[Text-based design files]
=-=-=
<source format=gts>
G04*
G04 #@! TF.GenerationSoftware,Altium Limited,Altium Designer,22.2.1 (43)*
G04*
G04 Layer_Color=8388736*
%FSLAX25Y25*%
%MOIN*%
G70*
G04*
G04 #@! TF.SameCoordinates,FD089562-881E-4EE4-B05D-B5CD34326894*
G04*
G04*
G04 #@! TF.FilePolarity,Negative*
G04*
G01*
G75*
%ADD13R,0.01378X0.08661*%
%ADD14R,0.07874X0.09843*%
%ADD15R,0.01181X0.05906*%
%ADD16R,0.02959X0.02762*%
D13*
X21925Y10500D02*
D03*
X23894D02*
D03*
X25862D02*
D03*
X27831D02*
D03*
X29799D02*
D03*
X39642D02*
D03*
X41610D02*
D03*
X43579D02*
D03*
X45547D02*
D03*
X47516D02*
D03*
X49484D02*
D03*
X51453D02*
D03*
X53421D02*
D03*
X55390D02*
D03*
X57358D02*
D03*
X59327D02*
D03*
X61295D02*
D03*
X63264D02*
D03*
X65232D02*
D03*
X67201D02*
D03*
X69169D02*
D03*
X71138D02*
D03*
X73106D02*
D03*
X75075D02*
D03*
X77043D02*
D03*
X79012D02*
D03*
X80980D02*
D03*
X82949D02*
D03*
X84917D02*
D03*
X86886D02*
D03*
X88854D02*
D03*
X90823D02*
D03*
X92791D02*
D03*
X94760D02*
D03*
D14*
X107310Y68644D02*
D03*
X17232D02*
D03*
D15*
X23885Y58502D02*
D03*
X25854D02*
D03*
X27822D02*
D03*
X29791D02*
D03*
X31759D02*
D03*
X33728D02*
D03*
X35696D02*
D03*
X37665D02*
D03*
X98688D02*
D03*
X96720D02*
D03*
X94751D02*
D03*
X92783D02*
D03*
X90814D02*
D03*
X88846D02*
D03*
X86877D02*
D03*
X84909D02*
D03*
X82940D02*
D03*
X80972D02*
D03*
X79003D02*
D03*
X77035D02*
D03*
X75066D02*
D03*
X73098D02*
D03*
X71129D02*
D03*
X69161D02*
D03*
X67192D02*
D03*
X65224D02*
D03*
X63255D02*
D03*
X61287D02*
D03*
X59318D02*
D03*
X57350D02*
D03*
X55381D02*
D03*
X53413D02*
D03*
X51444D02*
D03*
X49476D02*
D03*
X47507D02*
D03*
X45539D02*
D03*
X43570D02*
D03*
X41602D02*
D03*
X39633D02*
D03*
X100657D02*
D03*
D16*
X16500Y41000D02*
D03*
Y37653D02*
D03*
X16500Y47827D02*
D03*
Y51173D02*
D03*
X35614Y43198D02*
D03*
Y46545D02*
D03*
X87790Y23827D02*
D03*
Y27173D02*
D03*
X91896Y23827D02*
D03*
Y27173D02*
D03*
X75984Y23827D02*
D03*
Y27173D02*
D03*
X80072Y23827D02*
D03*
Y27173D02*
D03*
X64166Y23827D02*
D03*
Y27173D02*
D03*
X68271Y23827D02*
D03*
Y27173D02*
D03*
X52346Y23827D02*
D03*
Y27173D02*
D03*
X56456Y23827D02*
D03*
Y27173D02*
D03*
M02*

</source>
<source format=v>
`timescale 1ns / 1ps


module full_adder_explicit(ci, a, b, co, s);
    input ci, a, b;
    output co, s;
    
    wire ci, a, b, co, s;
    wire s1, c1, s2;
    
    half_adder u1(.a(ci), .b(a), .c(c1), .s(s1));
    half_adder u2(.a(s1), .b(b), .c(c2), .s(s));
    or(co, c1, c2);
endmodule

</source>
=-=-=
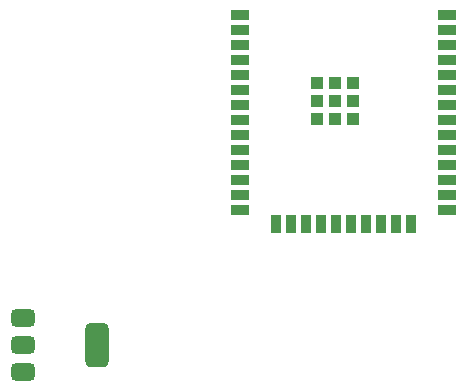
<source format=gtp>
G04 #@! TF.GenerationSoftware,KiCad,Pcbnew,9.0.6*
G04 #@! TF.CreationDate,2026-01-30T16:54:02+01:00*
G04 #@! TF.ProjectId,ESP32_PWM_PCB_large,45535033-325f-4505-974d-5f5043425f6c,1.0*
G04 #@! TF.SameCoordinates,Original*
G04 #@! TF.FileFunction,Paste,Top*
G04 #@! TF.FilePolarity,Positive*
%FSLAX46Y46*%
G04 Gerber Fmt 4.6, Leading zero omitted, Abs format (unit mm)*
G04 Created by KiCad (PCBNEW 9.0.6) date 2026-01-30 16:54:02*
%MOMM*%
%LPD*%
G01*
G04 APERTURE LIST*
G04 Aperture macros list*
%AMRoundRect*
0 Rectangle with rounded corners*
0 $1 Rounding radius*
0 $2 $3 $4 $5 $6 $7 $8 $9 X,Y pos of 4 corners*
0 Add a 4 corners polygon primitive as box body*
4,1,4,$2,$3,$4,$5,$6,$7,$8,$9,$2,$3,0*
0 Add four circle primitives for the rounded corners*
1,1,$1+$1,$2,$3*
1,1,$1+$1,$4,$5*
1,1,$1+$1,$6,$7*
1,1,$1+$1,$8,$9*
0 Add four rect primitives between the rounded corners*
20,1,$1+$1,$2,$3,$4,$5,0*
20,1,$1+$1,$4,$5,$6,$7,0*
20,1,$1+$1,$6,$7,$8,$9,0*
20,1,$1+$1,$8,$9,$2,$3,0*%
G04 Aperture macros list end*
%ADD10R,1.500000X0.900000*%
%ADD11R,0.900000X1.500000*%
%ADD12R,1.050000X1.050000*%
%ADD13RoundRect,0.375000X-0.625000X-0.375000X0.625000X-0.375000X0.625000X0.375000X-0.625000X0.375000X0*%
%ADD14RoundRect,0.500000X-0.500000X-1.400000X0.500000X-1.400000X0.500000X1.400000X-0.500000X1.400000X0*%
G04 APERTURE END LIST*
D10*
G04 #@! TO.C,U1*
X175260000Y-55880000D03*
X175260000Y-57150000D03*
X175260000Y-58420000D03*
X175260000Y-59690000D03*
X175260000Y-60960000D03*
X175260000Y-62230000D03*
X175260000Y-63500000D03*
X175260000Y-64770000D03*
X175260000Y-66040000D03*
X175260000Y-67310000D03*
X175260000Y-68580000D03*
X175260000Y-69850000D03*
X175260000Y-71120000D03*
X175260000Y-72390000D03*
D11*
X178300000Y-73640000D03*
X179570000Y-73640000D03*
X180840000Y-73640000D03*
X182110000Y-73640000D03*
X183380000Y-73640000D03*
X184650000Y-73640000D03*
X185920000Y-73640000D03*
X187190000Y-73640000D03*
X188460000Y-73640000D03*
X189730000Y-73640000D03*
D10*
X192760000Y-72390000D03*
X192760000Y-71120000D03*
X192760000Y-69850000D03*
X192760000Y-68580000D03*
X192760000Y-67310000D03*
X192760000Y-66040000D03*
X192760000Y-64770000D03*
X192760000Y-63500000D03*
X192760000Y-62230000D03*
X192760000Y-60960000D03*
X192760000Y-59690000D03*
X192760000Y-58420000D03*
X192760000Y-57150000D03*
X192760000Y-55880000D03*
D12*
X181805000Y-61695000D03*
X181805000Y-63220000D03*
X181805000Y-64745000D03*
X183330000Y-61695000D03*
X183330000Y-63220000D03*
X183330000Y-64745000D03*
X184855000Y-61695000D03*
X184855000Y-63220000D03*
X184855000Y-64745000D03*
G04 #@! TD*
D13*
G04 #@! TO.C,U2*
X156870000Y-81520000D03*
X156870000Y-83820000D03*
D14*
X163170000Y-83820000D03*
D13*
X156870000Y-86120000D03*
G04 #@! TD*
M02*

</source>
=-=-=
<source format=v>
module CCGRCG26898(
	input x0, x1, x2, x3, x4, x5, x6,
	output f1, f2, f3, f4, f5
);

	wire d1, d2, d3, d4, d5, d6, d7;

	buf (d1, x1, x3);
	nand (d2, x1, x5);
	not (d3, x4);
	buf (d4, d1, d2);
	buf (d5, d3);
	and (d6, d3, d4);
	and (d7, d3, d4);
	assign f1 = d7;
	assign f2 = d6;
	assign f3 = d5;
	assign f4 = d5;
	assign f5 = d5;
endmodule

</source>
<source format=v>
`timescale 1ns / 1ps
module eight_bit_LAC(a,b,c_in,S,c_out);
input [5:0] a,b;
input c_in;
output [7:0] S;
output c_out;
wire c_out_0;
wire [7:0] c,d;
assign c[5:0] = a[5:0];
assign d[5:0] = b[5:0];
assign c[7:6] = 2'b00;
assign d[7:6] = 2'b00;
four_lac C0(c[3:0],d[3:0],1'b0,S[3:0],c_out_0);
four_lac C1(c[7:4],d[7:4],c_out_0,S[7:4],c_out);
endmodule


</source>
=-=-=
Prompt>
Filter the entries down to the lines containing "wire". Copy each of those lines.

Result of this exercise>
    wire ci, a, b, co, s;
    wire s1, c1, s2;
	wire d1, d2, d3, d4, d5, d6, d7;
wire c_out_0;
wire [7:0] c,d;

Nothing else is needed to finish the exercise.